§ Records to use

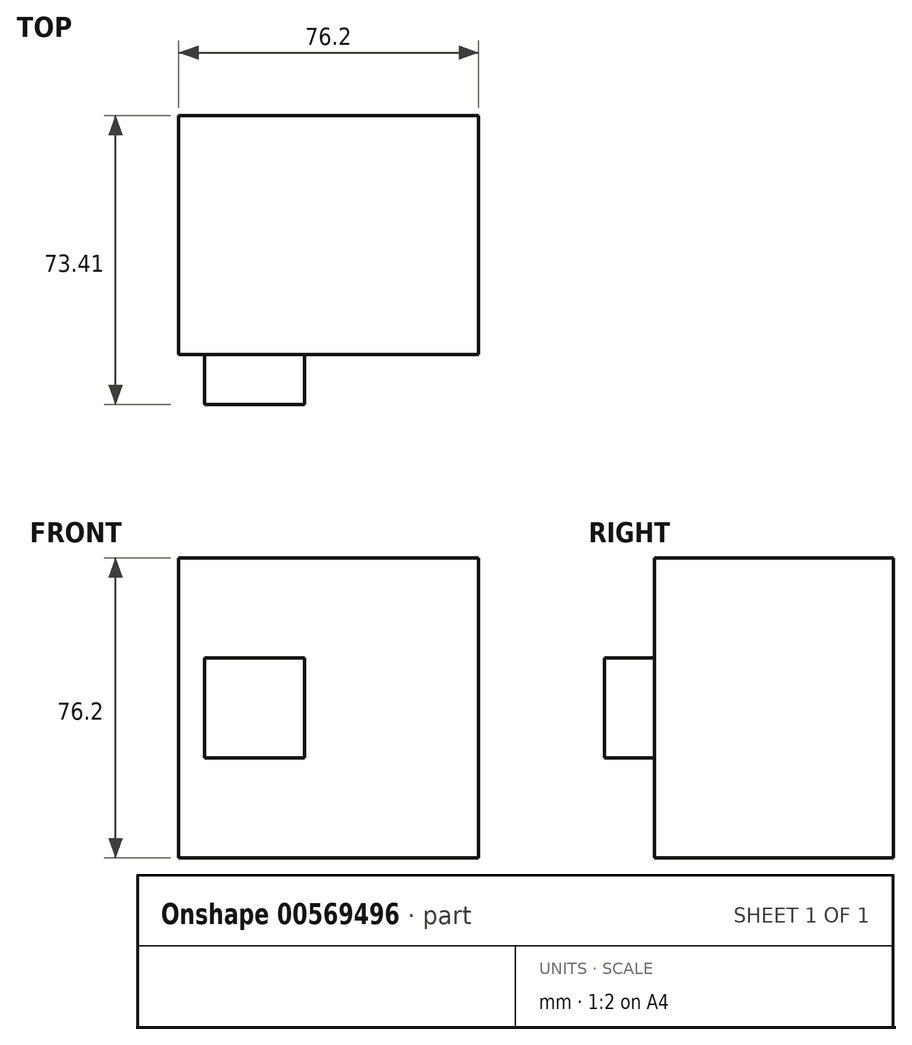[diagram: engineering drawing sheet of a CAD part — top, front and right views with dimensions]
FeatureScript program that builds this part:
annotation { "Feature Type Name" : "Feature", "Feature Type Description" : "" }
export const myFeature = defineFeature(function(context is Context, id is Id, definition is map)
    precondition{}
    {
        {
            var Q0;
            Q0=qCreatedBy(makeId("Front.planeOp"),FACE);
            var sketch = newSketch(context, id + "F0", { "sketchPlane" : qUnion([Q0])});
            skLineSegment(sketch, "E0.bottom", {"start": v(-76.2, 79.97) * mm, "end": v(0, 79.97) * mm});
            skLineSegment(sketch, "E0.top", {"start": v(-76.2, 3.77) * mm, "end": v(0, 3.77) * mm});
            skLineSegment(sketch, "E0.left", {"start": v(-76.2, 79.97) * mm, "end": v(-76.2, 3.77) * mm});
            skLineSegment(sketch, "E0.right", {"start": v(0, 79.97) * mm, "end": v(0, 3.77) * mm});
            skSolve(sketch);
        }
        {
            var Q0;
            Q0 = qSketchRegion(id + "F0", true);
            extrude(context, id + "F1", {"entities" : qUnion([Q0]), "depth" : 25.4 * mm, "offsetDistance" : 25.4 * mm});
        }
        {
            var Q0;
            Q0=makeQuery(id+"F0.imprint","IMPRINT",FACE,{"disambiguationData":[TD([[makeQuery(id+"F0.imprint","IMPRINT",EDGE,{"derivedFrom":sQuery(id+"F0.wireOp",EDGE,"E0.bottom")}),-1.0]])]});
            var Q1;
            Q1=makeQuery(id+"F1.opExtrude","CAP_FACE",FACE,{"disambiguationData":[OSD([sQuery(id+"F0.wireOp",EDGE,"E0.bottom"),sQuery(id+"F0.wireOp",EDGE,"E0.top"),sQuery(id+"F0.wireOp",EDGE,"E0.left"),sQuery(id+"F0.wireOp",EDGE,"E0.right")])],"isStart":false});
            var Q2;
            Q2=makeQuery(id+"F1.opExtrude","CAP_FACE",FACE,{"disambiguationData":[OSD([sQuery(id+"F0.wireOp",EDGE,"E0.bottom"),sQuery(id+"F0.wireOp",EDGE,"E0.top"),sQuery(id+"F0.wireOp",EDGE,"E0.left"),sQuery(id+"F0.wireOp",EDGE,"E0.right")])],"isStart":true});
            extrude(context, id + "F2", {"entities" : qUnion([Q0, Q1, Q2]), "operationType" : NewBodyOperationType.ADD, "depth" : 35.3 * mm, "offsetDistance" : 25.4 * mm});
        }
        {
            var Q0;
            {var subQ0=sQuery(id+"F0.wireOp",EDGE,"E0.right");var subQ1=sQuery(id+"F0.wireOp",EDGE,"E0.left");var subQ2=sQuery(id+"F0.wireOp",EDGE,"E0.top");var subQ3=sQuery(id+"F0.wireOp",EDGE,"E0.bottom");Q0=makeQuery(id+"F2.opExtrude","CAP_FACE",FACE,{"disambiguationData":[OSD([subQ3,subQ2,subQ1,subQ0]),TDD([makeQuery(id+"F1.opExtrude","CAP_FACE",FACE,{"disambiguationData":[OSD([subQ3,subQ2,subQ1,subQ0])],"isStart":false})])],"isStart":false});}
            var sketch = newSketch(context, id + "F3", { "sketchPlane" : qUnion([Q0])});
            skLineSegment(sketch, "E1.bottom", {"start": v(-44.26, 54.57) * mm, "end": v(-69.66, 54.57) * mm});
            skLineSegment(sketch, "E1.top", {"start": v(-44.26, 29.17) * mm, "end": v(-69.66, 29.17) * mm});
            skLineSegment(sketch, "E1.left", {"start": v(-44.26, 54.57) * mm, "end": v(-44.26, 29.17) * mm});
            skLineSegment(sketch, "E1.right", {"start": v(-69.66, 54.57) * mm, "end": v(-69.66, 29.17) * mm});
            skLineSegment(sketch, "E2.bottom", {"start": v(-56.96, 54.57) * mm, "end": v(-60.4, 54.57) * mm});
            skLineSegment(sketch, "E2.top", {"start": v(-56.96, 54.57) * mm, "end": v(-60.4, 54.57) * mm});
            skLineSegment(sketch, "E2.left", {"start": v(-56.96, 54.57) * mm, "end": v(-56.96, 54.57) * mm});
            skLineSegment(sketch, "E2.right", {"start": v(-60.4, 54.57) * mm, "end": v(-60.4, 54.57) * mm});
            skSolve(sketch);
        }
        {
            var Q0;
            Q0=makeQuery(id+"F3.imprint","IMPRINT",FACE,{"disambiguationData":[TD([[makeQuery(id+"F3.imprint","IMPRINT",EDGE,{"derivedFrom":sQuery(id+"F3.wireOp",EDGE,"E1.top")}),-1.0]])]});
            extrude(context, id + "F4", {"entities" : qUnion([Q0]), "operationType" : NewBodyOperationType.ADD, "depth" : 12.7 * mm, "offsetDistance" : 25.4 * mm});
        }
    });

§ Task statement
Reproduce the records above word for word, omitting the pictures.

§ Solution to this problem
[diagram: engineering drawing sheet of a CAD part — top, front and right views with dimensions]
FeatureScript program that builds this part:
annotation { "Feature Type Name" : "Feature", "Feature Type Description" : "" }
export const myFeature = defineFeature(function(context is Context, id is Id, definition is map)
    precondition{}
    {
        {
            var Q0;
            Q0=qCreatedBy(makeId("Front.planeOp"),FACE);
            var sketch = newSketch(context, id + "F0", { "sketchPlane" : qUnion([Q0])});
            skLineSegment(sketch, "E0.bottom", {"start": v(-76.2, 79.97) * mm, "end": v(0, 79.97) * mm});
            skLineSegment(sketch, "E0.top", {"start": v(-76.2, 3.77) * mm, "end": v(0, 3.77) * mm});
            skLineSegment(sketch, "E0.left", {"start": v(-76.2, 79.97) * mm, "end": v(-76.2, 3.77) * mm});
            skLineSegment(sketch, "E0.right", {"start": v(0, 79.97) * mm, "end": v(0, 3.77) * mm});
            skSolve(sketch);
        }
        {
            var Q0;
            Q0 = qSketchRegion(id + "F0", true);
            extrude(context, id + "F1", {"entities" : qUnion([Q0]), "depth" : 25.4 * mm, "offsetDistance" : 25.4 * mm});
        }
        {
            var Q0;
            Q0=makeQuery(id+"F0.imprint","IMPRINT",FACE,{"disambiguationData":[TD([[makeQuery(id+"F0.imprint","IMPRINT",EDGE,{"derivedFrom":sQuery(id+"F0.wireOp",EDGE,"E0.bottom")}),-1.0]])]});
            var Q1;
            Q1=makeQuery(id+"F1.opExtrude","CAP_FACE",FACE,{"disambiguationData":[OSD([sQuery(id+"F0.wireOp",EDGE,"E0.bottom"),sQuery(id+"F0.wireOp",EDGE,"E0.top"),sQuery(id+"F0.wireOp",EDGE,"E0.left"),sQuery(id+"F0.wireOp",EDGE,"E0.right")])],"isStart":false});
            var Q2;
            Q2=makeQuery(id+"F1.opExtrude","CAP_FACE",FACE,{"disambiguationData":[OSD([sQuery(id+"F0.wireOp",EDGE,"E0.bottom"),sQuery(id+"F0.wireOp",EDGE,"E0.top"),sQuery(id+"F0.wireOp",EDGE,"E0.left"),sQuery(id+"F0.wireOp",EDGE,"E0.right")])],"isStart":true});
            extrude(context, id + "F2", {"entities" : qUnion([Q0, Q1, Q2]), "operationType" : NewBodyOperationType.ADD, "depth" : 35.3 * mm, "offsetDistance" : 25.4 * mm});
        }
        {
            var Q0;
            {var subQ0=sQuery(id+"F0.wireOp",EDGE,"E0.right");var subQ1=sQuery(id+"F0.wireOp",EDGE,"E0.left");var subQ2=sQuery(id+"F0.wireOp",EDGE,"E0.top");var subQ3=sQuery(id+"F0.wireOp",EDGE,"E0.bottom");Q0=makeQuery(id+"F2.opExtrude","CAP_FACE",FACE,{"disambiguationData":[OSD([subQ3,subQ2,subQ1,subQ0]),TDD([makeQuery(id+"F1.opExtrude","CAP_FACE",FACE,{"disambiguationData":[OSD([subQ3,subQ2,subQ1,subQ0])],"isStart":false})])],"isStart":false});}
            var sketch = newSketch(context, id + "F3", { "sketchPlane" : qUnion([Q0])});
            skLineSegment(sketch, "E1.bottom", {"start": v(-44.26, 54.57) * mm, "end": v(-69.66, 54.57) * mm});
            skLineSegment(sketch, "E1.top", {"start": v(-44.26, 29.17) * mm, "end": v(-69.66, 29.17) * mm});
            skLineSegment(sketch, "E1.left", {"start": v(-44.26, 54.57) * mm, "end": v(-44.26, 29.17) * mm});
            skLineSegment(sketch, "E1.right", {"start": v(-69.66, 54.57) * mm, "end": v(-69.66, 29.17) * mm});
            skLineSegment(sketch, "E2.bottom", {"start": v(-56.96, 54.57) * mm, "end": v(-60.4, 54.57) * mm});
            skLineSegment(sketch, "E2.top", {"start": v(-56.96, 54.57) * mm, "end": v(-60.4, 54.57) * mm});
            skLineSegment(sketch, "E2.left", {"start": v(-56.96, 54.57) * mm, "end": v(-56.96, 54.57) * mm});
            skLineSegment(sketch, "E2.right", {"start": v(-60.4, 54.57) * mm, "end": v(-60.4, 54.57) * mm});
            skSolve(sketch);
        }
        {
            var Q0;
            Q0=makeQuery(id+"F3.imprint","IMPRINT",FACE,{"disambiguationData":[TD([[makeQuery(id+"F3.imprint","IMPRINT",EDGE,{"derivedFrom":sQuery(id+"F3.wireOp",EDGE,"E1.top")}),-1.0]])]});
            extrude(context, id + "F4", {"entities" : qUnion([Q0]), "operationType" : NewBodyOperationType.ADD, "depth" : 12.7 * mm, "offsetDistance" : 25.4 * mm});
        }
    });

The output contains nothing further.